> _TESTO DI STUDIO_
####

La città: una Bejing a due facce.

La città si sviluppa di 5 anelli, (presente il GRA di Roma?uguali) senza i quali la circolazione sarebbe ancora peggio. Il traffico è un autentico problema. In costruzione ce ne sono altri due. Senza proprietà privata è più facile sventrare e fare parcheggi e edificioni grigi che svettano verso un cielo dello stesso colore.

Uno degli architetti italiani che ho intervistato in questi giorni, mi ha detto che prima dell’assegnazione delle Olimpiadi, quando la commissione direttiva venne in città, la circolazione delle auto, fu pilotata, le auto eleganti potevano andare ovunque, quelle vecchie e malandate potevano accedere solo a determinate zone. Questa piccolezza, chiamiamola così, mi ha fatto ricordare quando vennero a Napoli i G7. Questi sarebbero passati a Via museo e quindi si restaurò la facciata principale del museo nazionale che affacciava sull’omonima strada e non la parte laterale che dà a santa Teresa degli Scalzi. Ogni mondo è paese. Ma la realtà di Pechino ha veramente due facce. Quella che si vedrà alle olimpiadi sarà quella ufficiosa, quella messa a nuovo, lo stadio di Herzog & de Meuron, il Watercube di PTW, le torri congiunte di Rem Khoolas e il nuovo teatro di Paul Auster.

####

> _PROBLEMA DA RISOLVERE_
Secondo il testo su Pechino qui sopra, quali opere mostrano il volto della città che si vedrà alle Olimpiadi? Elencale tutte, ciascuna con il progettista che il testo le attribuisce.

####

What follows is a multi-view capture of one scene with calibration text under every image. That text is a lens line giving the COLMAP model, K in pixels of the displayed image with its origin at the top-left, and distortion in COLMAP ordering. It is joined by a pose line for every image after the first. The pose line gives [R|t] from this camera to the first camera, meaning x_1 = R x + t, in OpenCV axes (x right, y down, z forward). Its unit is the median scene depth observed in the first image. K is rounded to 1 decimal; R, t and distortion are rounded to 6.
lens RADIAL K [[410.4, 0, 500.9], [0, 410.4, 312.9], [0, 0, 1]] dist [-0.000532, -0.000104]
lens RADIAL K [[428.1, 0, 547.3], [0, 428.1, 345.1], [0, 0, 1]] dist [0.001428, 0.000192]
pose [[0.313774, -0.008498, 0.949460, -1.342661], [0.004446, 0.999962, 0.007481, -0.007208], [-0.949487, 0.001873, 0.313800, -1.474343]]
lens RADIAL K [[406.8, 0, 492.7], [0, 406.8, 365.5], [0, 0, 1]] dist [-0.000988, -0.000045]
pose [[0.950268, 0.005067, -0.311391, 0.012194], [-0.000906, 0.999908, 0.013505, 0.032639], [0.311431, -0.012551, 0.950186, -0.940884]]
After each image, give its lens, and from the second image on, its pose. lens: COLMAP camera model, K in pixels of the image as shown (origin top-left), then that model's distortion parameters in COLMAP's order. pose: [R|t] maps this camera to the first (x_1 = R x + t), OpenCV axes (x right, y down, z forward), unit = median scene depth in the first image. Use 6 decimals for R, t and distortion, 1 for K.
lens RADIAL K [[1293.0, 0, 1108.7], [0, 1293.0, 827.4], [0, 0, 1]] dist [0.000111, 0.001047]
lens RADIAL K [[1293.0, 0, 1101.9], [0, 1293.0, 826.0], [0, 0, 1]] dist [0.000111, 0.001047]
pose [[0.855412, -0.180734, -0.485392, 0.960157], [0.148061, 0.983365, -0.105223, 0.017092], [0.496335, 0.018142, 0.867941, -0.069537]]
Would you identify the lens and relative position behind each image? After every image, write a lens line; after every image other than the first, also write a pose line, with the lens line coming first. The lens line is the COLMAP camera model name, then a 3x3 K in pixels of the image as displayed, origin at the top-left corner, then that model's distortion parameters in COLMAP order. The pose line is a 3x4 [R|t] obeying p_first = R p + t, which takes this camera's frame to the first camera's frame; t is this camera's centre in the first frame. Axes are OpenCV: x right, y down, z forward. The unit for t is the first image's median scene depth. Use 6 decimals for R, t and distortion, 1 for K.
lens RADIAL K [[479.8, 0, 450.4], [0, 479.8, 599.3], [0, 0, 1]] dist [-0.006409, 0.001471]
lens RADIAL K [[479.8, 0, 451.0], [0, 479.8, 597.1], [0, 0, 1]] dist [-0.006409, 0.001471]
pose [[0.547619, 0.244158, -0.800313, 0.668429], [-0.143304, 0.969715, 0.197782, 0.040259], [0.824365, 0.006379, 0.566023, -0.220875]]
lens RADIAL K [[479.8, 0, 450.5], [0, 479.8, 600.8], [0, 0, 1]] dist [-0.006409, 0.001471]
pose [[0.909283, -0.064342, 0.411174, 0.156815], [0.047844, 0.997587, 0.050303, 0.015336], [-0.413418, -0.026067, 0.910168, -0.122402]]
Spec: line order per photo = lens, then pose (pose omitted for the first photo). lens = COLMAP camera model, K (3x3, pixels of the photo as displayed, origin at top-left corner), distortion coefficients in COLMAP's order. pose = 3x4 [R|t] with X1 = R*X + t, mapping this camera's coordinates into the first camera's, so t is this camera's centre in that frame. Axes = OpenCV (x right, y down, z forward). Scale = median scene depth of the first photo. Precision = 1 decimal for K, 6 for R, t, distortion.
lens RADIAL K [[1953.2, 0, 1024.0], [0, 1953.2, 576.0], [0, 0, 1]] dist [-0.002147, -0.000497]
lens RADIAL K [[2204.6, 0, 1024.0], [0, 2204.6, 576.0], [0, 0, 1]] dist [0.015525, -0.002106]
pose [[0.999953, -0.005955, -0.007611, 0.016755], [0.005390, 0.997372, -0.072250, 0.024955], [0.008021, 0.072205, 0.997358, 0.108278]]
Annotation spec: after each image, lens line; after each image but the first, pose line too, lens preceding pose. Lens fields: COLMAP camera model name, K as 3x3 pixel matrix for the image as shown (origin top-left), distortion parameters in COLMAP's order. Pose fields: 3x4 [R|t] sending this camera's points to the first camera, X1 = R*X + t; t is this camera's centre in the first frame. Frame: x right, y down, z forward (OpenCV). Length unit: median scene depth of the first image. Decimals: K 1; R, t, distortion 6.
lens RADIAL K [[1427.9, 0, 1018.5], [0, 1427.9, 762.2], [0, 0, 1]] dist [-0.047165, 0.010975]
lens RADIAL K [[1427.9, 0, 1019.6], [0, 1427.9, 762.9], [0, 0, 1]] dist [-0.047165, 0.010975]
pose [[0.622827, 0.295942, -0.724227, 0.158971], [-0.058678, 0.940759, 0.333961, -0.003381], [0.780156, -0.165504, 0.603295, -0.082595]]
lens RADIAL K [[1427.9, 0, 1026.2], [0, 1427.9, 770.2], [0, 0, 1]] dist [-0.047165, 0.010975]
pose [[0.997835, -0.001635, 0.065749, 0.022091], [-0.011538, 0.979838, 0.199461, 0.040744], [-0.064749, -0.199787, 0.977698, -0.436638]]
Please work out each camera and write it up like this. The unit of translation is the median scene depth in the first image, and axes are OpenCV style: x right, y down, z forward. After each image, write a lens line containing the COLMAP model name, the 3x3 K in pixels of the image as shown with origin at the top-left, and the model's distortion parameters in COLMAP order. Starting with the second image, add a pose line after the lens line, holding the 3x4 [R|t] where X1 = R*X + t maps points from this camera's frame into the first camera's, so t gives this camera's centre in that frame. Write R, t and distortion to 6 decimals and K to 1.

####

> _SOLUZIONE DELL'ESERCIZIO_
- lo stadio di Herzog & de Meuron
- il Watercube di PTW
- le torri congiunte di Rem Khoolas
- il nuovo teatro di Paul Auster